SPAIN BOOK REVIEW: ‘Sketches of Spain (Impresiones y Paisajes)’ by Federico García Lorca

Lorca cover

At age 17, Federico García Lorca travelled around Spain with his university professor and accompanying students. This trip proved a turning point for Lorca, who, at 19, published Impresiones y Paisajes (Impressions and Landscapes 1918), an account of how he saw his homeland.  Lorca wrote this book while in Granada, before he moved to Madrid in 1919 to produce many of his well-known works. Sketches of Spain is a fine chance to read Impressions and Landscapes in English, and hear him find his own voice as an artist.

From the prologue, you can hear and understand Lorca’s prose – ‘Friend and reader: if you read the whole of this book, you will recognise a rather vague melancholy. You will see things that fade and pass on, and things portrayed always bitter, if not sadly”. Clearly, Lorca finds beauty in all things, even in the less-than pristine places that he visits. It feels like less of a story, and more of a poem, or of reading out the words to a song. Lorca finds feeling in everything he discovers on his journeys.

In each chapter as Lorca drifts from town to town, the physical is described, along with the depth of feeling and symbolism he finds in the everyday. Each description is poetic, and delivers on the promises of melancholy, along with flashes of solitude and wanting. Each place is explained until the reader can ‘feel’ them, understand them, and have moments in their own minds triggered by sounds, smells and ideas.  Lorca visits places of religion – monasteries, churches and convents, and sees the beauty in the buildings, but not the nature of them. Lorca seems to feel as if these structures are burdens on towns and people. He clearly finds no solace in religion, nor the people he meets on his visits. He feels that prayers are never answered, and that penitence has no purpose, that instead charity would be a more suitable aspiration.

The poverty of Spain during this time (1916/17) is highlighted, along with the cruelty it inflicts on the populace, yet Lorca finds moments of light within it, showing how this poor lifestyle means people can easily appreciate simple pleasures, such as the smell of their food, or the sunshine on their skin. Galicia is filled with rain, poor children and social injustice; Granada with flamenco and austerity; Castile is a wide open existence of fine scenery but harsh reality. He reflects on death in Burgos when looking through empty tombs. It’s as if Lorca travelled through Spain with his eyes sometimes closed, but the rest of his senses dramatically heightened.
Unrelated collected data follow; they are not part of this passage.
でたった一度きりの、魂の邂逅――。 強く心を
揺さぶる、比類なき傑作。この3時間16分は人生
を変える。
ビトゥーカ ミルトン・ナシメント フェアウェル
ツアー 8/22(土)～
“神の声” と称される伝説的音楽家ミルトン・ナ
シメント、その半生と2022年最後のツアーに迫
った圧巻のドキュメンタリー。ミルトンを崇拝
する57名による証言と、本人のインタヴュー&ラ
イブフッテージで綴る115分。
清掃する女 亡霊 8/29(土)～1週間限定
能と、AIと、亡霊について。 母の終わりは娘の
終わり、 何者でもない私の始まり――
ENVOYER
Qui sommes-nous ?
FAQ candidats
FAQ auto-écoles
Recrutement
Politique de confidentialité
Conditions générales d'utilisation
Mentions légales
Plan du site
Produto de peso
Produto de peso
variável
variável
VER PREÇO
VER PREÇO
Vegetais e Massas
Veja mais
Of Castile, Lorca writes – ‘Eternal death will lock you into the gentle, honeyed sound of your rivers, and hues of tawny gold will always kiss you when the fiery sun beats down… You grant the sweetest consolation to romantic souls that our century scorns, you are so romantic, so bygone, and they find tranquillity and blissful exhaustion beneath your curved ceilings…’

Given Lorca’s young age when he made this trip, it is easy to feel a soul which is still learning of who it will one day become. While you get a real insight into Lorca’s style, he himself is hidden behind the words. The book has been translated into English by Peter Bush, and it rare to find a translation that comes out feeling so smooth and comfortable. The illustrations for the book are done by Julian Bell, and easily reflect the desperate sights where Lorca once tread.

This book would go well with a chair in the sunshine, and a glass of wine in hand. (Sadly, I had access to neither of these things, so have a sip for me!) This book is perfect for escaping reality and to discover how a genius once saw the world.